Last Friday, the International Monetary Fund’s point man on Ireland went further than ever before. Craig Beaumont played up the extent of the consensus among the troika on the issue and the positive effects restructuring would have on reducing the risk of default.

Yesterday, two separate news agencies cited unnamed officials as saying that some agreement on restructuring is likely before the repayment (of €3.1 billion) falls due at the end of the month.

This morning, my colleague Simon Carswell reports that the governor of the Central Bank may raise the issue today in Frankfurt when he meets his 22 fellow euro zone central banker colleagues.

Patrick Honohan’s position is unenviable. He was among the first euro zone central bankers to have had to resort to ELA – a means of providing liquidity to banks who don’t have collateral of a sufficiently high quality to satisfy Frankfurt’s exacting standards. Although almost very little detail exists on the rules governing ELA and how it works, a very important difference with normal ECB liquidity is that the providing country bears the credit risk of ELA (the risk of non-payment of standard ECB liquidity funding is borne by the euro bloc as a whole).

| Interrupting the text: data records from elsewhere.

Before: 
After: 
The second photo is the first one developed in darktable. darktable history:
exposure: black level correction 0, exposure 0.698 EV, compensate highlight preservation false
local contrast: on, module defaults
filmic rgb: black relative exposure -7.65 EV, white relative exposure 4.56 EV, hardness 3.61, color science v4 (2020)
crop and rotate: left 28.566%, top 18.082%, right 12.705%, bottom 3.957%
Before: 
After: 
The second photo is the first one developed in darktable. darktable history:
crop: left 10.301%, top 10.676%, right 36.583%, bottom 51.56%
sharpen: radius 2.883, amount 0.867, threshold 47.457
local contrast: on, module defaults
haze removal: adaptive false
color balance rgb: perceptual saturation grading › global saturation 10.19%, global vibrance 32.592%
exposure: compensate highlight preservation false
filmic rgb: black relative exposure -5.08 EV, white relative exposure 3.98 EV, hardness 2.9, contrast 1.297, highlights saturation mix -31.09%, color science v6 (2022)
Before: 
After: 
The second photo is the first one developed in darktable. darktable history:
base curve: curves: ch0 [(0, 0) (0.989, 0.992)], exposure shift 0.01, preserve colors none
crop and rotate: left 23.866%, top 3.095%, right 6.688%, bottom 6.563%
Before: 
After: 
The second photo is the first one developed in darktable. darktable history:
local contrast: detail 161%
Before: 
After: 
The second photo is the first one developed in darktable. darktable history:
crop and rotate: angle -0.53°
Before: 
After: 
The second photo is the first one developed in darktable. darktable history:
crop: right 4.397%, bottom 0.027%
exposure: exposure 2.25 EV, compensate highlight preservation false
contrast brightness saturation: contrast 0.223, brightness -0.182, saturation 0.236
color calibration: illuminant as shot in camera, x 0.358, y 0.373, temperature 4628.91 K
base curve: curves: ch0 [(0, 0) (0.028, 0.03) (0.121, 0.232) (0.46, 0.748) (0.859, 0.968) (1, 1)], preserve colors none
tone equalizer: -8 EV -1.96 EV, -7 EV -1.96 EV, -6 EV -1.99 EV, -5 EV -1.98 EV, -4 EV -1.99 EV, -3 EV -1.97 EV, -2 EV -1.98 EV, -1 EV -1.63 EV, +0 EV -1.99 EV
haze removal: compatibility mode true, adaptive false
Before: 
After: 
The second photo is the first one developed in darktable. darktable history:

Ireland is one of seven euro area member countries resorting to ELA, one of only three being bailed out and number one in the league table of broken banking systems. Honohan doesn’t have a strong hand to play in making the case for even more concessions on restructuring the promissory notes.

And if he chooses to raise the issue, the way he does so will be crucial. Most importantly, he cannot be seen as an emissary of the Government.

The Irish Central Bank’s independence is enshrined in law. It cannot take instructions from politicians. It is also part of the European System of Central Banks which falls under the umbrella of the European Central Bank. The ECB is the most independent central bank in the world. Its independence is enshrined in hard-to-change EU treaty law. Given the importance of its independence, it is hyperallergic to the merest hint of political interference in how it goes about its business.

If Honohan gives the slightest suggestion that he is doing the Government’s bidding, the temperature in the ECB’s Frankfurt tower will plummet.

And it is not as though the 23 central bankers don’t have enough tensions to be dealing with already. Last week, the head of Germanys central bank, Jens Weidmann, wrote a private-but-leaked letter to his counterpart and president, Mario Draghi. In it he raised concerns about the pan-euro area payments systems among central banks, known as Target 2.

Echoing the views of some high-profile German economists, he said that his country is massively exposed to losses in weak countries via Target 2. This is adding to the many other euro zone strains.

Central bankers are an effete lot, but so high are the stakes and so different the interests, voices could be raised in Frankfurt today.